▶ **Assigned task**
Copy out, unchanged, every line from the start of the records to the line that contains "Pasar Wajo 5:30.95S, 122:50.7E", and stop there.

▶ **Source data**
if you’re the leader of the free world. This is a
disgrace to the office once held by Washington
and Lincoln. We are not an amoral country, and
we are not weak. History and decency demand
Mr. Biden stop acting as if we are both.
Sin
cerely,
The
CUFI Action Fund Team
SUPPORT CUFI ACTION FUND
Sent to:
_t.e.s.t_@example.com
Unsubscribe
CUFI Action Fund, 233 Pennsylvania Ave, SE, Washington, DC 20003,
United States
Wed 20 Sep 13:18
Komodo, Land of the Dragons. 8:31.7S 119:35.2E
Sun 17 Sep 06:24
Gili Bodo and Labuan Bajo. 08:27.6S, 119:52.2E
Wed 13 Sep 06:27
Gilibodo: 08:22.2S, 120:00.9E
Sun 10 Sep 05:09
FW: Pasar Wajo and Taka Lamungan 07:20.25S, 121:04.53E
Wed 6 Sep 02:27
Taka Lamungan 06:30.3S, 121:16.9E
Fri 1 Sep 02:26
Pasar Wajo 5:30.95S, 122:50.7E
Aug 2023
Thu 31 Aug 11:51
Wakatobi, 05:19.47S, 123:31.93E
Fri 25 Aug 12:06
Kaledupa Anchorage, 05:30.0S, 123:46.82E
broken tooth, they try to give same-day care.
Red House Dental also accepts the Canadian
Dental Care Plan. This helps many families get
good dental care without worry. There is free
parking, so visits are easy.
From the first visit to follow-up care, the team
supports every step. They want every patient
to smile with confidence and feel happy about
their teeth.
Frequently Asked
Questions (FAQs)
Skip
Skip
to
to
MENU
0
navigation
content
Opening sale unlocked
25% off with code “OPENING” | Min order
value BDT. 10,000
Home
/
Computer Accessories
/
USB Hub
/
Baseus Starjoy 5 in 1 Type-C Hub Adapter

▶ **Exercise solution**
if you’re the leader of the free world. This is a
disgrace to the office once held by Washington
and Lincoln. We are not an amoral country, and
we are not weak. History and decency demand
Mr. Biden stop acting as if we are both.
Sin
cerely,
The
CUFI Action Fund Team
SUPPORT CUFI ACTION FUND
Sent to:
_t.e.s.t_@example.com
Unsubscribe
CUFI Action Fund, 233 Pennsylvania Ave, SE, Washington, DC 20003,
United States
Wed 20 Sep 13:18
Komodo, Land of the Dragons. 8:31.7S 119:35.2E
Sun 17 Sep 06:24
Gili Bodo and Labuan Bajo. 08:27.6S, 119:52.2E
Wed 13 Sep 06:27
Gilibodo: 08:22.2S, 120:00.9E
Sun 10 Sep 05:09
FW: Pasar Wajo and Taka Lamungan 07:20.25S, 121:04.53E
Wed 6 Sep 02:27
Taka Lamungan 06:30.3S, 121:16.9E
Fri 1 Sep 02:26
Pasar Wajo 5:30.95S, 122:50.7E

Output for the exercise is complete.